* _Using the information_
1. In the article about General Petraeus at the border crossing, copy the passage starting at "Then the same" and ending at "a brown jacket.".
2. Answer these questions from the article about General Petraeus at the border crossing:
(a) How many times had the elderly man with the green flag been to Karbala before?
(b) In what language did the general offer his congratulations?
(c) About how many people were in the tour operator's group?

**** Selected excerpt

The elderly Iranian man with a grizzled face, carrying a pole from which a green flag honouring revered Imam Hussein flutters, looks startled when the senior US general in Iraq stops for a chat. "Asalam Aleikum," General David Petraeus says to the man, who heads a queue of Iranians at the Zurbatiyah border crossing into Iraq, on their way to Karbala for Ashura.
"You going to Karbala?" the general asks, his words being translated for the man, dressed warmly in polo neck, jacket and black woollen bonnet against the cold whipping in from the nearby snow-capped mountains in Iran. The man nods, not sure why he is being asked this question, or exactly who it is who is asking it.
"Your first time to Karbala?" continues Petraeus, surrounded by soldiers of the Border Transition Team. "No, I have been 10 times before," the man answers through the interpreter. "Mabrouk!" The general offers his congratulations in Arabic before moving down the line to have a word with the handlers of a team of dogs which are happily sniffing through a colourful assortment of bags belonging to the pilgrims.
Then the same question to other pilgrims waiting in a scraggly line of men stacked up alongside a more orderly queue of women dressed mainly in black abayas, some trying to pacify bored, wriggling children. "Your first time to Karbala?" Petraeus asks a man dressed in a brown jacket.
"Yes," answers the bare-headed man, looking out of place in the long column of men bedecked in bonnets -- all black, all woollen. "The Iraqis will be very happy to see you, they need your custom," he answers, before turning to another man who turns out to be a tour operator.
Petraeus, who is big on religious tourism, perks up. "Is business good? I hope it is getting better," he says. "It is very good," answers the tour guide. "I have a big group with me," he adds, pointing to the 20 or so people, a mix of men, women and children.
"Is he a good operator? Is it worth the money?" asks the general smiling. A man in the group first shakes then nods his head and everyone laughs, including the general. "There are even tour operators, this is a good sign," he says later, explaining that religious tourism, along with commercial contracts and academic exchanges will help normalise relations between the still wary neighbours.
"Iraq is seeking with its neighbour to the east -- which will always be its neighbour to the east -- the kind of relationship which any country would want with a neighbour," he tells a small group of reporters accompanying him.

********
**** Excerpted data

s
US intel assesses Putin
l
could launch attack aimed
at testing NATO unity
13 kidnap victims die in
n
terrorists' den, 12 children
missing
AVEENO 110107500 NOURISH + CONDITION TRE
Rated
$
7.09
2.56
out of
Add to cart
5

********
**** Excerpted data

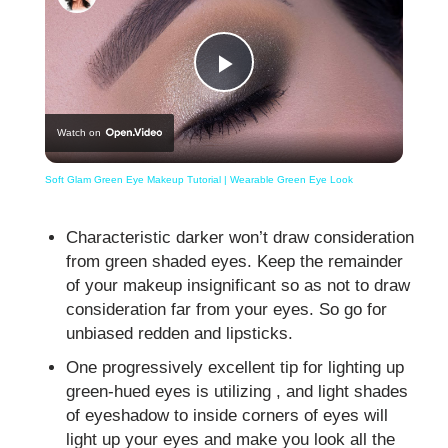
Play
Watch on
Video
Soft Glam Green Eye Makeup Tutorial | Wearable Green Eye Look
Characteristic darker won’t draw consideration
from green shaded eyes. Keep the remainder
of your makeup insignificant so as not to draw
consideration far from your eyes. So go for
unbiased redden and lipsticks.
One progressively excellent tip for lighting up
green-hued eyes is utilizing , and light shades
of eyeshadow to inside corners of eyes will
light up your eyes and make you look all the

********

* _Expected outputs_
1.
Then the same question to other pilgrims waiting in a scraggly line of men stacked up alongside a more orderly queue of women dressed mainly in black abayas, some trying to pacify bored, wriggling children. "Your first time to Karbala?" Petraeus asks a man dressed in a brown jacket.

2.
(a) 10 times
(b) Arabic
(c) About 20